Paper Trading Before Real Money: How We Validate Trading Bots
We maintain two algorithmic trading systems. One swing-trades equities on daily signals; the other trades event contracts on sports predictions, fed by a machine-learning model with hundreds of engineered features. Both run automatically every market day. Combined real dollars at risk so far: zero.
That's not cold feet. That's the methodology, and it's the part most "I built a trading bot" write-ups skip.
Backtests lie to you politely
Everyone backtests. The problem is that a backtest is a simulation of the market and a simulation of your own execution, and both simulations flatter you. Look-ahead bias sneaks in through innocent-looking joins. Fills happen at prices you wouldn't have gotten. The dataset quietly excludes the delisted losers. You tune parameters until the curve looks good, and what you've actually done is memorize the past.

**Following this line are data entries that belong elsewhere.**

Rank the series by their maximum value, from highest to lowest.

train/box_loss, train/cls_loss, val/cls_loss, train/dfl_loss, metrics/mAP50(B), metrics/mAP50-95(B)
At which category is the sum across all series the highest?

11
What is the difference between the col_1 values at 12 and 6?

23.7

A backtest tells you a strategy could have worked. It cannot tell you that your system — the code, the data feed, the scheduler, the order logic, the error handling — does work, unattended, on data it has never seen. Only running it forward does that.
The paper-trading harness
So both systems trade every day with fake money and real everything-else:
- A scheduled job fires on market days, pulls live data, runs the signal logic, and records the trades it would have placed — entries, exits, sizing — to a persistent ledger. Same code path that would touch a broker, minus the final call.

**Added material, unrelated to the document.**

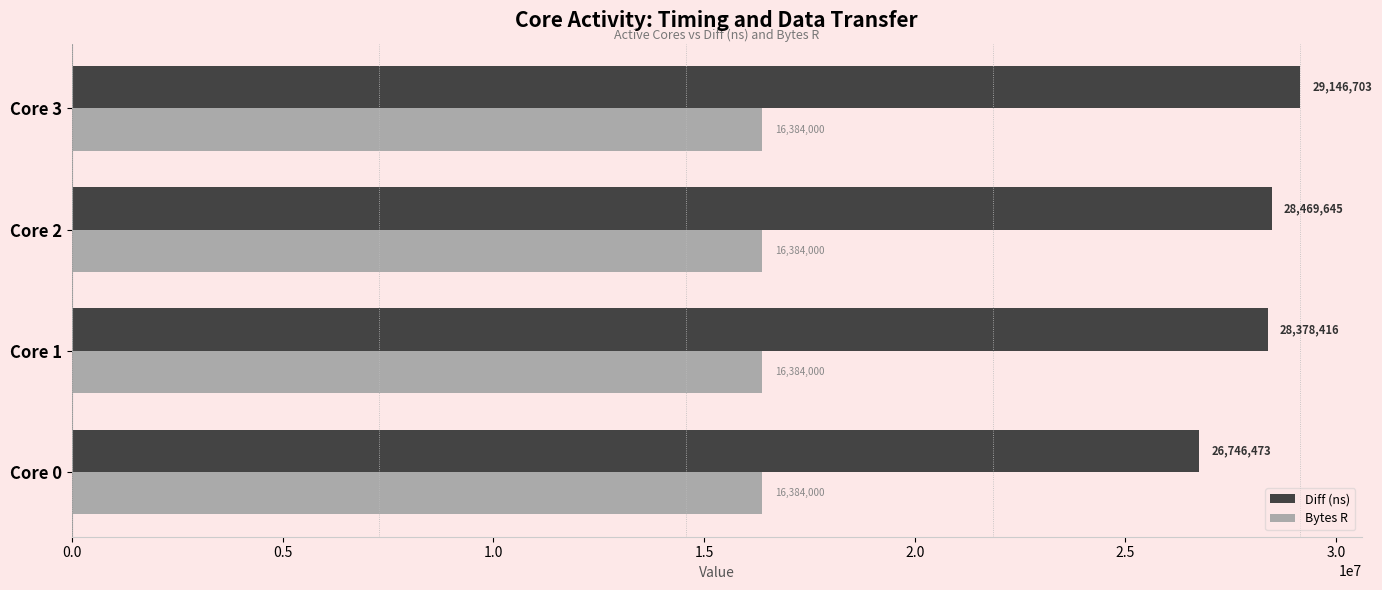

Which series has the largest total across all categories?

Diff (ns)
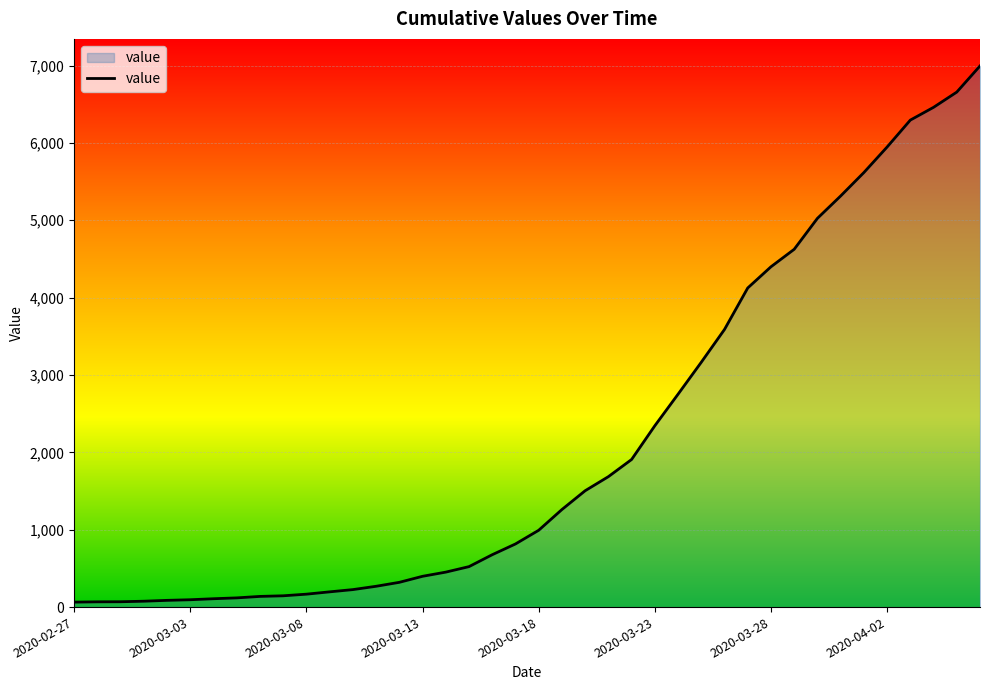

What is the greatest value displayed?

6995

- The runs are monitored for silence. A cron that dies quietly is indistinguishable from a strategy with no signals unless something is counting heartbeats — our watchdog opens an issue if a daily run goes missing.
- The suite around it is unsentimental. Hundreds of tests cover the unglamorous machinery: date handling around holidays, partial data, API failures, duplicate signals, restart recovery. The strategy is maybe five percent of the code. The other ninety-five percent is what actually breaks.

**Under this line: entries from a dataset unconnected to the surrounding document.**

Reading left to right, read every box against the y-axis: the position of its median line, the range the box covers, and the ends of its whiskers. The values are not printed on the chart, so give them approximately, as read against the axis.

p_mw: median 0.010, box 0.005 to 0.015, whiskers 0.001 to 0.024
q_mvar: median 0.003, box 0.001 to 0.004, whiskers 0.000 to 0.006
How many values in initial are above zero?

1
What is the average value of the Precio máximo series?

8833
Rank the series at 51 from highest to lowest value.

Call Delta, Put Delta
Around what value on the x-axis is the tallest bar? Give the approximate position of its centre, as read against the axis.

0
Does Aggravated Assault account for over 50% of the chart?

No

Months of forward paper results now sit in version control — a ledger nobody can retroactively tune. It has already killed one strategy variant that backtested beautifully and forward-tested like a coin flip, which is exactly the kind of thing you want to learn for free.
What this has to do with your business
You probably don't run a trading bot. But if you're automating anything with real consequences — invoices, payroll adjustments, customer messages, inventory orders — you face the same gap between "the demo worked" and "this runs unattended with my money on the line."
The trading world's discipline transfers directly:
- Run the real system against real inputs with the consequences stubbed out. Not a test environment — the production pipeline, with the last dangerous step replaced by a ledger entry.
- Log what it would have done, immutably. Review that ledger the way you'd review an employee's first month.
- Alarm on silence, not just on errors. The automation that stops running is more dangerous than the one that crashes loudly.
- Only then connect the wire — and even then, with limits, the way a new trader gets a small book.
"Move fast" is fine advice for software whose failures are free. Automation's failures are usually somebody's money. The boring path — simulate, log, watch, then commit — isn't slower in the long run. It's just where the speed comes from later: once a system has months of clean unattended dry-runs behind it, you can trust it with the real thing and stop thinking about it.
That last part is the entire point of automation.